Mexican and Canadian officials insisted yesterday that the North American Free Trade Agreement (NAFTA) remain a three-way pact as speculation continues that the United States will seek separate trade deals with its two neighbors.
After a meeting in Mexico City, Economy Secretary Ildefonso Guajardo and Canadian Foreign Minister Chrystia Freeland said they were still optimistic that an agreement to update the 24-year-old treaty can be reached.
They also reiterated their opposition to the so-called sunset clause that the United States has been pushing for, which would see NAFTA automatically terminated if the three countries don’t renegotiate the deal after five years.
Trilateral trade discussions started last August and were originally scheduled to conclude by the end of 2017 but have dragged on due to differences on key issues such as rules of origin for the automotive sector.
In the lead-up to Mexico’s presidential election, the talks stalled again amid increased trade tension arising from the United States decision to impose tariffs on Mexican and Canadian steel and aluminum.
During the drawn-out negotiation process, United States President Donald Trump has repeatedly threatened to pull out of NAFTA if a deal that better favors the U.S. is not reached.
However, in a letter to president-elect Andrés Manuel López Obrador dated July 20 Trump wrote: “I believe a successful renegotiation of the North American Free Trade Agreement will lead to even more jobs and higher wages for hard-working American and Mexican workers — but only if it can go quickly.”
He continued, “otherwise I must go a much different route,” adding “it would not be my preference, but would be far more profitable for the United States and its taxpayers.”
Trump’s missive came in response to a letter sent earlier this month by AMLO, as the 64-year-old president-elect is known, in which he wrote he wanted to maintain a three-way NAFTA and called for a swift conclusion to negotiations.
United States Secretary of Agriculture Sonny Perdue yesterday raised the prospect that the U.S. could seek separate deals, and that an agreement with Mexico could come first, in September.

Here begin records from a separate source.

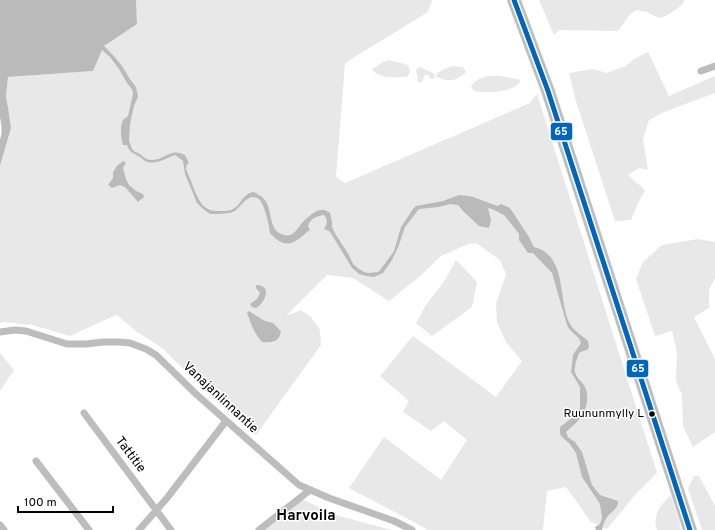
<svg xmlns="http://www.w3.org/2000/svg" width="715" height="530" font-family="Overpass,sans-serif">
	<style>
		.green { fill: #e8e8e8 }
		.water { fill: #bababa }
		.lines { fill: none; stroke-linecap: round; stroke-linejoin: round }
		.highway-casing { stroke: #dbdbdb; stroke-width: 14 }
		.street { stroke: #bdbdbd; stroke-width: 7 }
		.highway { stroke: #bdbdbd; stroke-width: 13 }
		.bus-1-casing { stroke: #fff; stroke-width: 8 }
		.bus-1 { stroke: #0065bd; stroke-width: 5 }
		.bus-dot { fill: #000; stroke: #fff; stroke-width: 1.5 }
		.labels { text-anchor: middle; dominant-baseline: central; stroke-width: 3; stroke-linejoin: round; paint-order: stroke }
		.bus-label { font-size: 12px; fill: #000; stroke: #fff; text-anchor: end }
		.street-label { font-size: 13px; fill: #000; stroke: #fff }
		.quarter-label { font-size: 15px; font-weight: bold; fill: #000; stroke: #fff }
		.line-badge { stroke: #fff; stroke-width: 1.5 }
		.badge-label { font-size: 11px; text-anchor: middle; font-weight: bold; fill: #fff }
	</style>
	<rect width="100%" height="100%" fill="#fff"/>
	<!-- green -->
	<path class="green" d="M136,0H432L428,12L348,61L345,64L336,177L345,183L530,103L537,94L657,473L634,496L607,529L591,522L566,487L547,491L543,530H427L425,528L349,488L384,437L441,480L467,440L444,421L431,431L403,412L409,401L380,376L413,336L496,397L522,361L506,342L497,322L496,304L506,274L500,260L476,243L468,244L441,256L419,277L389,301L353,278L327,275L286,316L301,310L311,317L320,330L321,345L256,435L216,401L162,348L137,332L118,316L116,315L70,336L32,325L2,322L0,323V166L11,128L8,107L6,97L8,77L93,71L102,47L137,24Z
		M539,0H685L682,5L666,16L659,18L647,12L637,10L630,14L618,31L559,30L554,35Z
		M648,52L669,96L715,76V93L664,112L649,120L643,139L648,170L639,168L628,175L645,190L638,203L631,220L615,221L575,98L569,73L593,69L607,73L626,66L634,59Z
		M389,60L408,65L410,72L407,77C396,77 379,80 372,69L383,62Z
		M452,66L463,67L466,72C461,77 453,82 445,80C442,79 440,78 436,77L437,73L444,69Z
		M420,67L435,74L434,79H431L428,75H425L422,82H418L416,70Z
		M488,76H500L521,80C520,81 518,85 517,85C507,93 485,93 474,91L471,87C475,79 481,78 488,76Z
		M698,239L715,242V278L709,290V308L694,317L715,359V432L693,447L683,426L682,394L678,386L676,379L677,353L672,331L655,336L636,279L643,262L662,245Z
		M456,260L477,282L472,307L432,336L416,323L426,305L445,280Z
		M0,353L14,370L0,391Z
		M694,476H699L715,506V530H702L688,488Z
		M670,496H671L679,520L681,530H657C652,516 660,505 670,496Z
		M302,499L335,515L392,530H263Z"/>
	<!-- water -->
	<path class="water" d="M0,0H136L137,24L104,46L113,55L122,66L130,79L136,87L138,97L134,106L130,124L129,141L132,149L135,152C142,153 144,160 151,160C165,160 170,147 185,155L189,163L187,164L186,169C189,176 192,183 194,189C200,203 204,212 221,211C224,211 230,211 233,209C242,204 243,193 254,192C257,194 262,196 264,199C274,210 267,231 284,235C292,237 295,232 299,227C303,221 316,208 324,210C325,210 329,212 330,213L332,221V227L336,235L349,255L353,264L359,269L364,272L368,273L378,272L381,269L394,251L401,227L413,209L416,206L443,201L459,195L469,196L476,198L497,206L501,204L510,208L529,237L534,247C567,255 558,298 569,322C572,330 582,335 588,341L589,347L587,350L583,351L579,353C577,359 574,366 575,372C576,377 581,381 584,385C590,395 587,410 580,418C577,423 571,427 566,432L568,437L575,442L582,452L592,485L600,495L618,501C618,509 612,511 607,517C604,521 603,526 602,530H596L595,527L600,524L602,518L600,504L582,477L576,453L569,443L564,439L560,434V427L573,417L580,408V387L571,372L572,364L573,355L581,343C579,335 570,333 567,325L552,273L533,253H528L519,240V234L504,215L492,209L488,208L491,220L489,228L479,226L463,211L458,205L450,204L439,207L419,209L405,227L399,245L392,260L383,273L374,277L366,276L359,274L352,268L332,235L329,231L324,229L327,223L326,218L324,215C316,216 310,219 308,226L310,230C306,232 304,235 300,238C287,248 279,243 270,233C269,224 265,207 260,200C258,198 254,197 251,197L246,200L235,211L230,213L217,214H210L202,208L197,203L185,174L183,161L178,157L175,155C166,158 155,166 145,161C143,160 142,158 140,157C133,153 130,153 127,145H123L121,136V126L123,120L128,116L133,94L132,89L127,83L119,69L110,57L102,50L93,71L8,77L6,97L8,107L11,128L0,166V139C3,132 1,124 0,117Z
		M123,161L126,163L123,168L126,179L129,185L136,191L143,194L144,197L138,202L125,187L120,185L112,188L108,185L113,178V172L117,166Z
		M256,285C273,285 265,303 256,308L252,307L250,304L257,299L260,293L256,288Z
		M249,311L265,321L273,323L278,328L281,332C279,342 271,343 262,342C254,333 251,324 247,313Z"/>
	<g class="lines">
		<defs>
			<path id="highway" d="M514,0L548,91L690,530"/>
		</defs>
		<!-- highway casing -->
		<use href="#highway" class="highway-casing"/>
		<!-- street -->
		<path class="street" d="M701,71L715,66
			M0,332L15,330L26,331L67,344H86L103,342H119L130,343L146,349L156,355L196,394L299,485L329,498L394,521L412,530
			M84,413L171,530
			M36,461L89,530
			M0,525L4,530
			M139,530L167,498L226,421
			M259,530L310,490"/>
		<!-- highway -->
		<use href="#highway" class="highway"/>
		<defs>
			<path id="bus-1" d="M514,0L548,91L690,530"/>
		</defs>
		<!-- bus-1 casing -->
		<use href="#bus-1" class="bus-1-casing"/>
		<!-- bus-1 -->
		<use href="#bus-1" class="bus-1"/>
	</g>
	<!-- markers -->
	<circle class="bus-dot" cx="652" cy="414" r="3.5"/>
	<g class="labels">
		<!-- bus labels -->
		<g class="bus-label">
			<text x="644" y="414">Ruununmylly L</text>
		</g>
		<!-- street labels -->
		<g class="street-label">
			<text transform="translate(220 398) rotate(43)">Vanajanlinnantie</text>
			<text transform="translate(130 455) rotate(53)">Tattitie</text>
		</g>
		<!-- quarter labels -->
		<g class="quarter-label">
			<text x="306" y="516">Harvoila</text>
		</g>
	</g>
	<g class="line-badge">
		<rect x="550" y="122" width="23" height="19" rx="4" fill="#0065bd"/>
		<rect x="626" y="359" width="23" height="19" rx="4" fill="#0065bd"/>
	</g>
	<g class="badge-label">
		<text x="561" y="135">65</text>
		<text x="638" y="372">65</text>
	</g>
	<!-- scale -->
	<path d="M18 506v6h95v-6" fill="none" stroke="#000000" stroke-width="2"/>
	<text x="24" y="506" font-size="12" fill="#000000" stroke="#ffffff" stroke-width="3" paint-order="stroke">100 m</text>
</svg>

But Guajardo — who traveled to Washington D.C. today with Foreign Secretary Luis Videgaray and AMLO’s prospective chief NAFTA negotiator Jesús Seade to resume talks with U.S. Trade Representative Robert Lighthizer — stressed that the goal was to maintain a three-way pact.

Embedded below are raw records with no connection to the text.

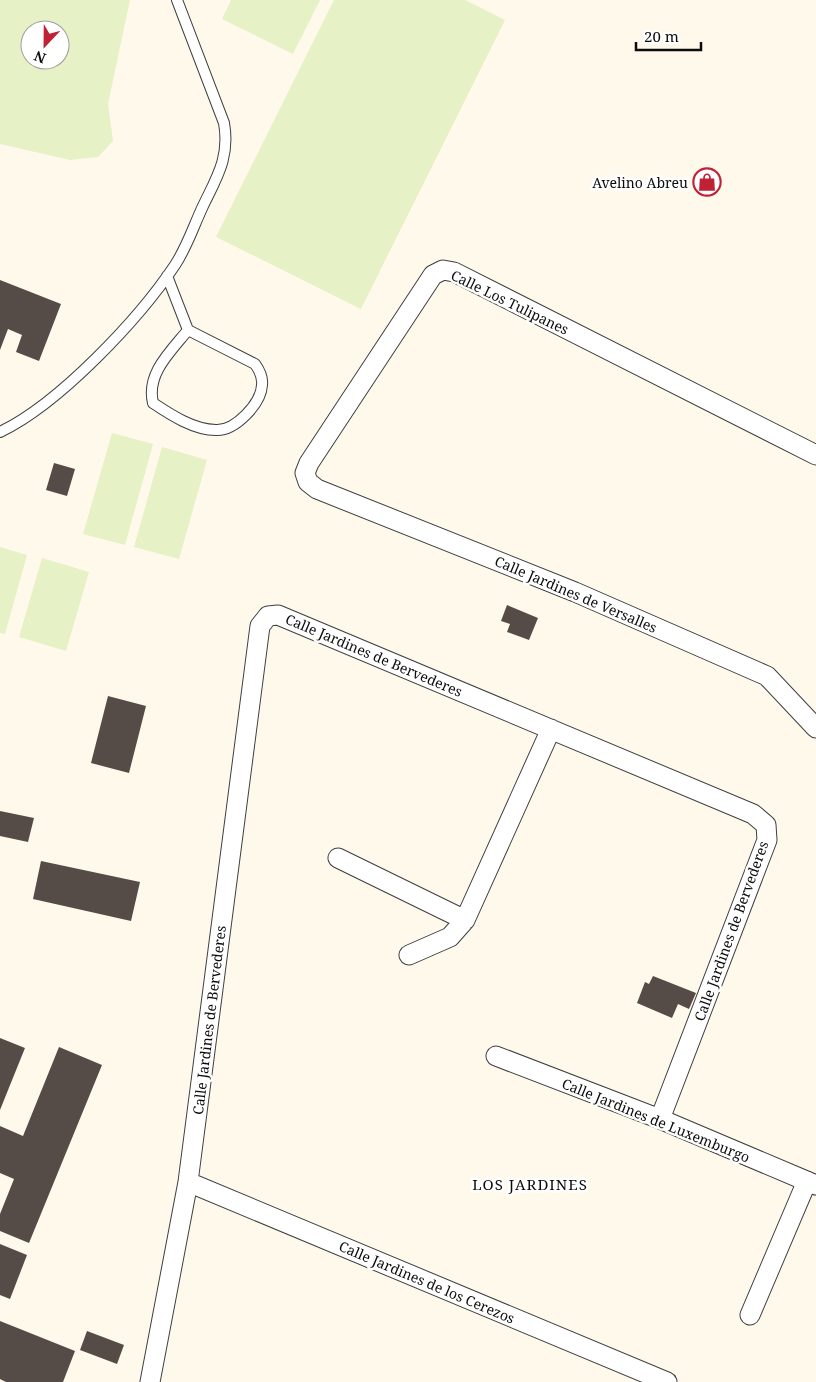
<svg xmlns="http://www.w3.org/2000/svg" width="816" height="1382" font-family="'Noto Serif',serif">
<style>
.pitch{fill:#e6f1c6;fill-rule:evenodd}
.building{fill:#554c48}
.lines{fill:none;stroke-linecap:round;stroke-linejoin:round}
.lane-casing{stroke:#3f3f3f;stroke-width:12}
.street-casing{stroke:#3f3f3f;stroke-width:21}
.lane{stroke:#fff;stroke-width:10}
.street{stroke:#fff;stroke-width:19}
.labels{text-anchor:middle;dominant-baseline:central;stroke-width:5;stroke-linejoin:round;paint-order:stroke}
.poi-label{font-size:14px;fill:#0c0c0c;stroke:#fff;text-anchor:end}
.street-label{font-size:14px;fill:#0c0c0c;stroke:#fff}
.neighbourhood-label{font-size:15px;letter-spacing:1px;fill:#0c0c0c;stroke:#fff}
</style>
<rect width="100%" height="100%" fill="#fff9eb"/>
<!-- pitch -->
<path class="pitch" d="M0,0H130L108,104L113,141L98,157L70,160L0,144ZM30,30H60V60H30Z
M231,0H320L293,54L222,19Z
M334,0H465L505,20L361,309L216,237Z
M112,433L153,444L125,545L83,534Z
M162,447L207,460L179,559L134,547Z
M0,547L27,555L5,634L0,633Z
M42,558L89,572L66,651L19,637Z"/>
<!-- building -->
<path class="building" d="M0,280L61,304L39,361L16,352L22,335L8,329L0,350Z
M54,463L75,469L67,496L46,490Z
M507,605L538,618L529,640L507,632L510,624L501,621Z
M108,696L146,706L129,773L91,763Z
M0,811L34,818L28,842L0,836Z
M41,861L140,882L131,921L33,899Z
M653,976L696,993L689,1009L678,1004L672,1018L637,1003L645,982L649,984Z
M0,1038L25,1048L0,1110Z
M59,1047L102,1065L29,1243L0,1231V1214L14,1179L0,1173V1126L23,1136Z
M0,1244L27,1255L10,1299L0,1295Z
M0,1321L75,1351L63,1382H6L0,1379Z
M87,1331L124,1345L117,1364L80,1350Z"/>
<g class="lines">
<!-- lane casing -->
<g class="lane-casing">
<path id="lane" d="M167,276L188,330L255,364C260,371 263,377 262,385C261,404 235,431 216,430C194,430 171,415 153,403C146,374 170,352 188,330
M0,432C59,404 139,319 175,265C187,247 194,225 203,206C217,177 230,157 224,123L177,0"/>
</g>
<!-- street casing -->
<g class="street-casing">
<path id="street" d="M816,455L454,272L443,270L433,275L309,463L305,473L308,482L317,489L575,592L767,676L816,728
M338,858L465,920
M409,955L450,937L465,920L551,729
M496,1056L660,1119L816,1185
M188,1182L667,1382
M750,1315L807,1181
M150,1382L188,1182L260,626L268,616L278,615L753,814L766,825L767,840L660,1119"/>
</g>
<!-- lane -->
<use href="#lane" class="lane"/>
<!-- street -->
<use href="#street" class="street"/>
</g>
<!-- icons -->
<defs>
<g id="shop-ring" transform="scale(1.4375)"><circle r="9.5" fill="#fff" stroke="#bf2135" stroke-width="1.5"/><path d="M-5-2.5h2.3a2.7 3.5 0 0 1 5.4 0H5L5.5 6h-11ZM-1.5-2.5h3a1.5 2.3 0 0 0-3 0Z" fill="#bf2135"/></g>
</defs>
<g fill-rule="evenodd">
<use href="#shop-ring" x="707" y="182"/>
</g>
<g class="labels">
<!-- poi labels -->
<g class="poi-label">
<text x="688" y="182">Avelino Abreu</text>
</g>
<!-- street labels -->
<g class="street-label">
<text transform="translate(510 302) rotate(26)">Calle Los Tulipanes</text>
<text transform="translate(576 594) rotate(23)">Calle Jardines de Versalles</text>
<text transform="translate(374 655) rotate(23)">Calle Jardines de Bervederes</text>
<text transform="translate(731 931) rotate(-70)">Calle Jardines de Bervederes</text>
<text transform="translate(209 1020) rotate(-83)">Calle Jardines de Bervederes</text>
<text transform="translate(656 1120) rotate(22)">Calle Jardines de Luxemburgo</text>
<text transform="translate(427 1282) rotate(23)">Calle Jardines de los Cerezos</text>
</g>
<!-- neighbourhood labels -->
<g class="neighbourhood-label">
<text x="530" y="1184">LOS JARDINES</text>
</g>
</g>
<!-- north arrow -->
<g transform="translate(45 45) rotate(202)"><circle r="24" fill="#ffffff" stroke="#9e9e9e"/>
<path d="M0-4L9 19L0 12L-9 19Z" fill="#bf2135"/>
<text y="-8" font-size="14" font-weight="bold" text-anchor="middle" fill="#0c0c0c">N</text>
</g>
<!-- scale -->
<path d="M636 42v8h65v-8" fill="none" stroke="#0c0c0c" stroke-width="2.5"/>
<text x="644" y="42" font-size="15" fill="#0c0c0c" stroke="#ffffff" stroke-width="4" paint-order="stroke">20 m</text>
</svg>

“The fact that we are going to Washington to participate in bilateral talks is to reinforce the concept of the trilateralism of this agreement,” he said. “The essence of this agreement is trilateral, and it will continue being trilateral.”
Mexico’s next foreign secretary, Marcelo Ebrard, also expressed support for NAFTA to remain a trilateral treaty.
“It should and can be modernized but we’re not thinking about it having a different nature to that of today,” Ebrard said, speaking outside López Obrador’s transition headquarters after the president-elect met with Freeland.
At that meeting, AMLO personally told Freeland he supported a trilateral trade treaty and also proposed that Canada increase its investment in Mexico in order to contribute to the country’s economic development.
Specifically, the president-elect invited the government of Canada to participate in the Cancún-Palenque train project and the development of the Isthmus of Tehuantepec region, Ebrard said.
The prospective foreign affairs secretary also said that López Obrador and Freeland agreed to widen cooperation between Mexico and Canada in areas such as the aerospace industry and transportation logistics.
While the communication channels between the three countries are open, some analysts believe that a deal remains unlikely in the short term in contrast to Guajardo who said last week a new agreement could come as soon as next month.
“It’s hard to see an agreement in August without the U.S. falling off some of its positions,” said Bill Reinsch, senior adviser at the Center for Strategic and International Studies.
Eric Miller, a former Canadian diplomat who is now a Washington-based trade consultant, said the White House’s NAFTA strategy to conquer and divide through hardline tactics such as the imposition of tariffs and now the proposal to negotiate separate deals is nothing new.
“The NAFTA negotiations appear to be repeating the same pattern that they have followed since the beginning: the United States sets unrealistic deadlines and tries to pressure their counterparts into a deal,’’ he said.